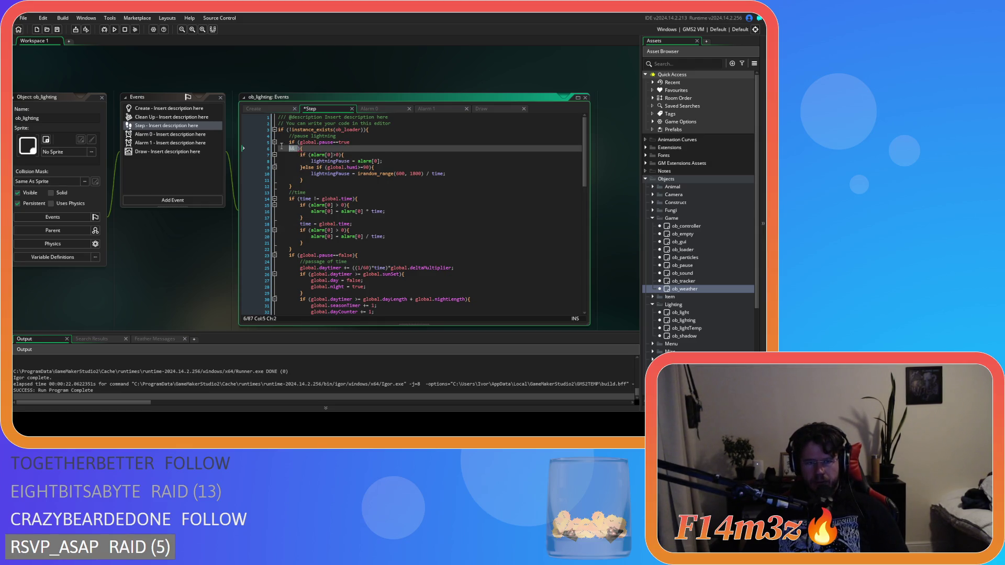
{"action": "key", "text": "Return"}
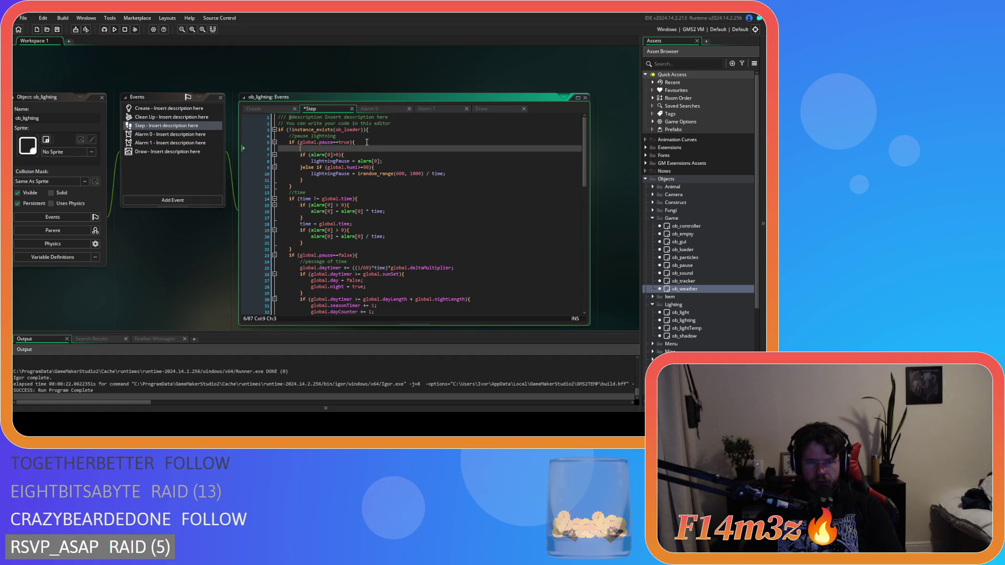
{"action": "type", "text": "if ("}
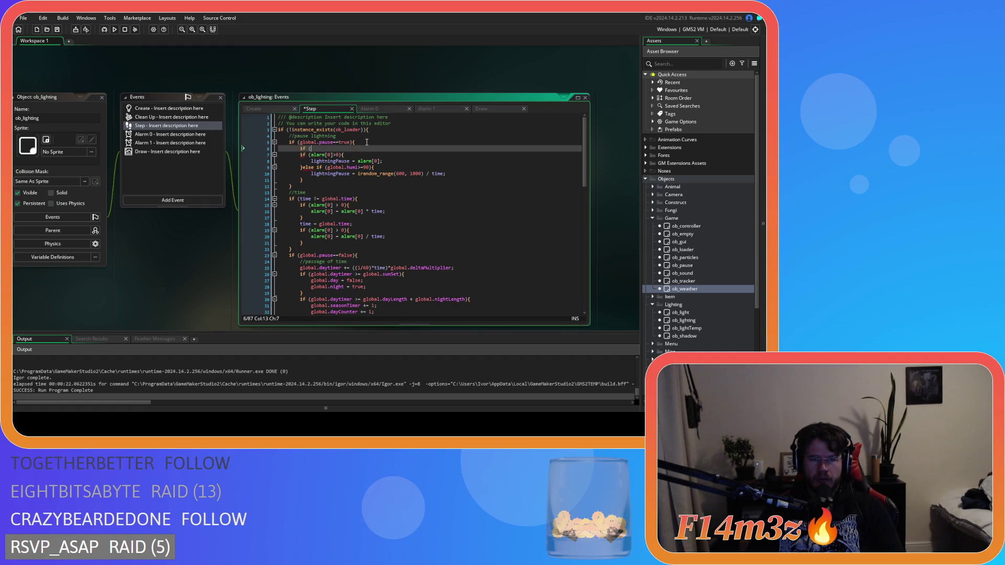
{"action": "type", "text": "lightningPause==0)"}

Work required | Return the material from above in full, exactly as written, with the pictures omitted.

Response for this exercise |
{"action": "key", "text": "Return"}
{"action": "type", "text": "if ("}
{"action": "type", "text": "lightningPause==0)"}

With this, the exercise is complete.